As discussed in the section on domain knowledge, the amount your project can bite off depends on the amount you can chew. The more contributors you have, and the greater their willingness to work towards project goals, the more you can potentially cover. It would have been nice to add more functionality to SOFA but the necessary level of community to support that never emerged. Having said that, SOFA has a large number of enthusiastic users and correspondence suggests it has been of considerable help to a diverse range of people.

Misc Other Hats

  • Testing Manager – making a project robust requires tests – not least of all when your project is trusted to generate accurate results and where bugs may not be obviously apparent. And as bugs are identified, additional tests need to be added to prevent regressions. Writing and running these is another of your responsibilities. And everything has to work cross-platform, on different screen sizes, in a multi-lingual environment.
  • Documentation Manager – there are two compelling motivations for writing good documentation:

     

    • substantially reduces load on “help desk”
    • encourages wide-spread usage of your application
      Additionally the act of explaining how to use particular functionality often makes design warts glaringly obvious. If a feature or work flow is hard to explain or hard to justify then perhaps a redesign is required.
  • Community Manager – I never really managed to grow much of a community and the main contributions people gave were ideas, help getting to the bottom of bugs, spreading the word, and creation of a small amount of video documentation. I read “The Art of Community: Building the New Age of Participation” by Jono Bacon but never really managed to get that side of things to fire. I suspect it is much harder when few of your users are developers. And one large lesson was that people’s ability to deliver on their plans is frequently much less than they hope.
  • Research & Development Team – Some of the technical solutions you need may push the envelope. An example from the SOFA project was successfully displaying HTML with full Dojo support cross-platform inside the wxPython GUI itself.
  • Legal/Business Management – If you’re preparing for the possibility of large-scale success you need to cover some legal and business bases: licensing, trademarks, handling any agreements associated with applying an open-core business model, contributor agreements, and more.
  • Web Developer – Obviously your project will need a web presence and if it is aimed at end users it might not be sufficient to piggy-back on tech-oriented deployment sites. Will there be a video gallery, image gallery, wiki, documentation, discussion group?
  • Project Manager – There are benefits to having the motivators and the doers separated.
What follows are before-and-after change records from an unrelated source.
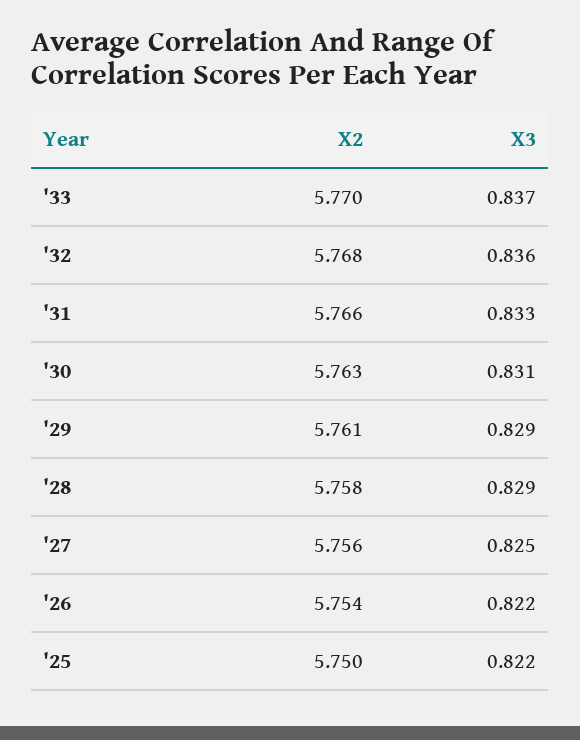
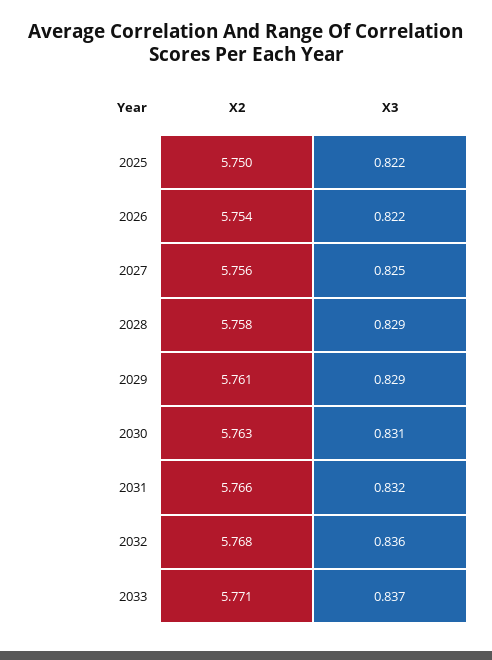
X2, '33: 5.77 -> 5.771
X3, '31: 0.833 -> 0.832

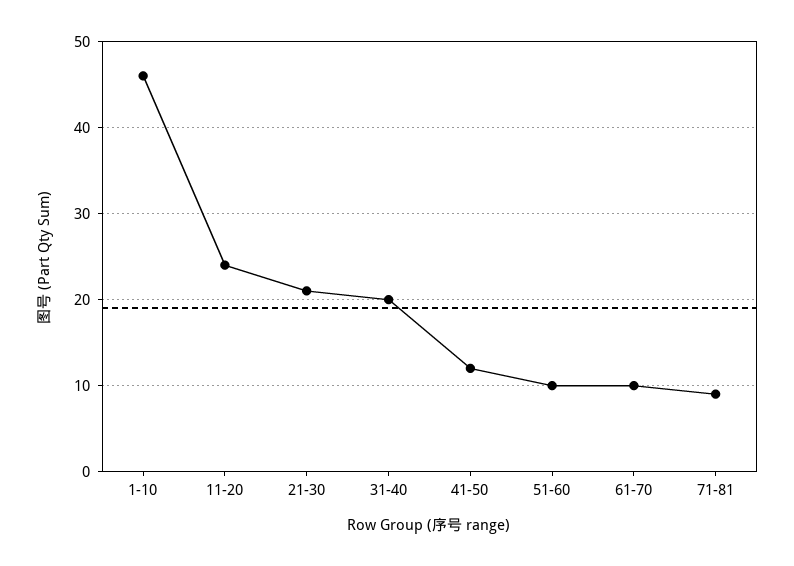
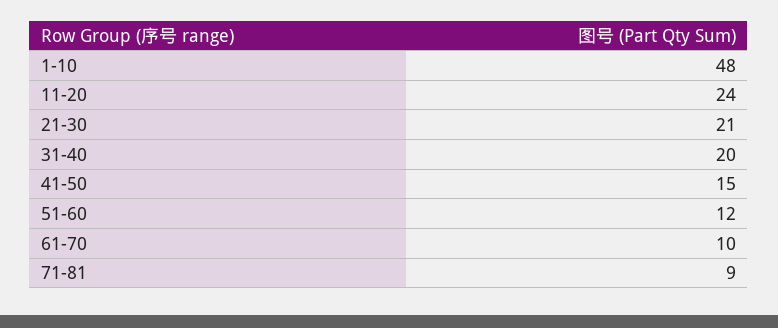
1-10: 46 -> 48
41-50: 12 -> 15
51-60: 10 -> 12

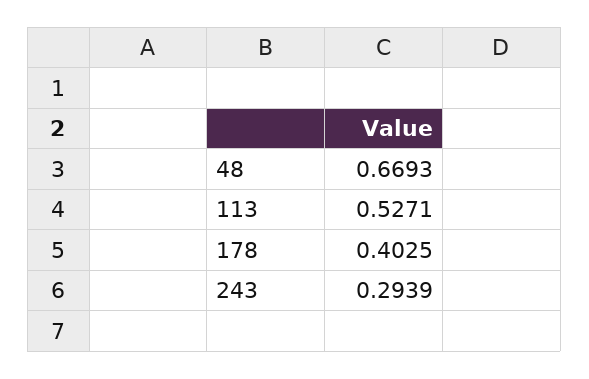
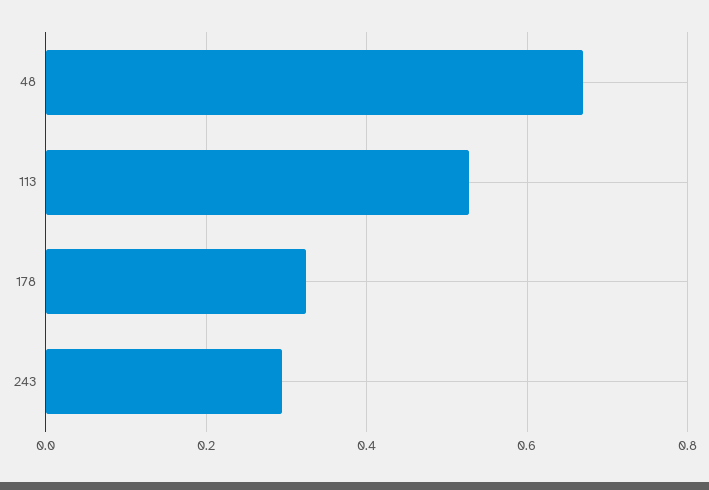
178: 0.4025 -> 0.32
In many open source projects the roles will coexist in the same person. Can you get strategically-important things done even if they are unpleasant and not “fun”?

A Satisfying Challenge

Running an open source project is a challenge on many different levels – and if you’re looking for a challenge it could be perfect. Nothing else is quite the same and the best thing is that the barriers to entry are so low. If you have an idea itching in your mind you can starting creating something straight away with freely-available open source tools. And the internet provides a ready-made distribution and promotion channel. In spite of all the challenges associated with running an end-user project it is satisfying to make something that lots of people find useful. Although running SOFA is, on occasion, a hard grind, I always find it encouraging to reflect on the wide range of research projects SOFA has been involved in and the geographical spread of these. For example:

SOFA impact example

If this is the sort of thing that appeals to you, there has probably never been a better time to get started than now. So what are you waiting for!?